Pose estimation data
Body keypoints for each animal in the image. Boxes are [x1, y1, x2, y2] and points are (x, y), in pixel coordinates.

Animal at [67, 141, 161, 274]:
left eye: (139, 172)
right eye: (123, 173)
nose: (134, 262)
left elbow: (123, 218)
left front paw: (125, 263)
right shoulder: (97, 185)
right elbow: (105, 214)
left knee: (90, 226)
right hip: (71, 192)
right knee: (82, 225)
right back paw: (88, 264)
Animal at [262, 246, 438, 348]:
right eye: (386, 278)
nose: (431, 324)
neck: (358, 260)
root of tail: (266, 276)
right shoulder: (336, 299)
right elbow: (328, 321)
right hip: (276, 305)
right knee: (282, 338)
---
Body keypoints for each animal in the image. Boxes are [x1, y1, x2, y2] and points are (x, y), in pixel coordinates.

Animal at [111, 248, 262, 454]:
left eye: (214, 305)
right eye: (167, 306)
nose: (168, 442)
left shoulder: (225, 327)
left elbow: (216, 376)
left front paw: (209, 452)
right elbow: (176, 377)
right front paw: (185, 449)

▶ [Exercise goal] Which lines in the data above hold the word "front"? Return each of them.

▶ [Response area]
left front paw: (125, 263)
left front paw: (209, 452)
right front paw: (185, 449)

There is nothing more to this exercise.